Dave Norman, Lehi City Public Works Director, and Matt Dalton, Lehi City pressurized irrigation manager, presented the Council with an update, including the restriction proposal.
“We are not even to June yet, and we are pretty much done with snow melt water,” said Norman, who also noted that this year’s snowpack is at 19% of normal levels.
“The snowmelt never even made it to the reservoirs or streams. It went straight into the ground,” continued Norman.
Dalton acknowledged the most recent rainstorm and the positive effort of residents to conserve water but said those efforts are not enough.
“We did notice this weekend that we had some good conservation after the storm.
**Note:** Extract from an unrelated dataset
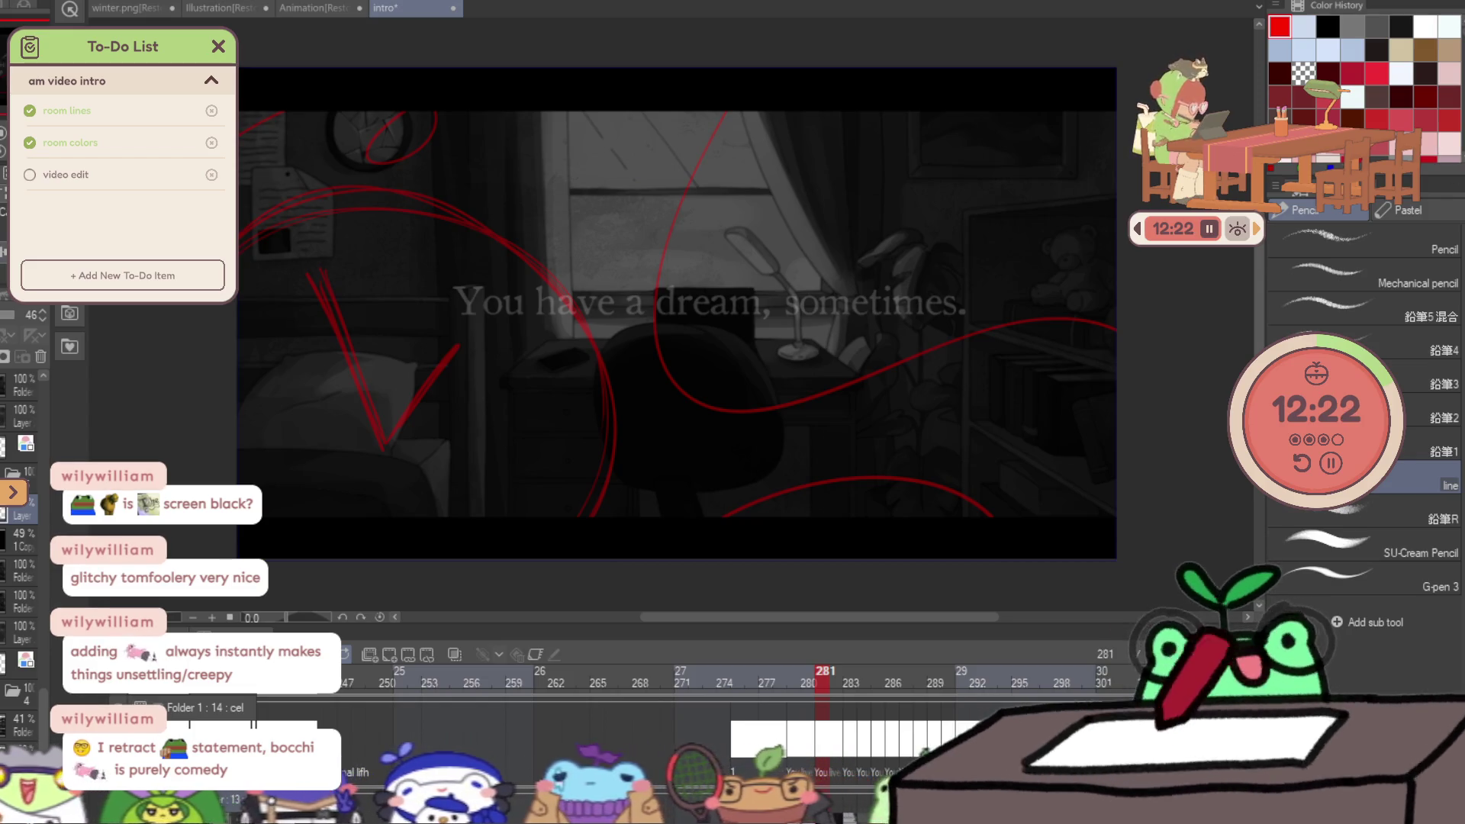
pyautogui.press('b')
People are being more conscientious,” said Dalton.
Norman recommended the Council move to phase two of the water conservation plan, which restricts watering on consecutive days.
“On lawn watering, I think let’s hit phase three on lawn watering,” said Councilman Chris Condie, who suggested the City move to a higher restriction level regarding watering lawns.
The other Councilors agreed with Condie about moving to phase three regarding lawn watering.
According to Lehi City’s phase three water guide, “water users may not water more than two days a week. There must be at least two days in between watering cycles.”
The City conservation plan also sets forth enforcement penalties:
“In order to conserve water in times of water shortage and ensure that Lehi City can provide fire protection to its residents and businesses, the City has established a progressive enforcement strategy.
First violation: Hand-delivered written notice of violation and instructions on necessary corrective action.
Second violation: $100 fine and a warning of actions consequent to a third violation.
Third violation: $500 fine.
Exceptions are made for new lawns that require frequent irrigation within 30 days for establishment purposes. Exceptions are also made for short cycles required for testing, inspecting and maintaining irrigation systems.”
“There are already people complaining about their neighbors,” said Dalton, who also acknowledged that the City doesn’t have the resources or desire to enforce the water restrictions constantly.
“We really need to work toward finding a way to charge. Until you charge people for what they use, people will use what they want to use,” concluded Norman at the end of the presentation.
The City currently has approximately 2,600 homes with a pressurized irrigation water meter. In the past few years, all new homes constructed have been required to install a meter. The City is also actively adding meters to existing homes throughout the City, starting with larger lots.
Currently, residents pay a flat monthly fee for irrigation water based on lot size, averaging around $16.00.
“This isn’t a Lehi issue; this is a Utah state issue that we all need to work together on,” said Councilman Paul Hancock.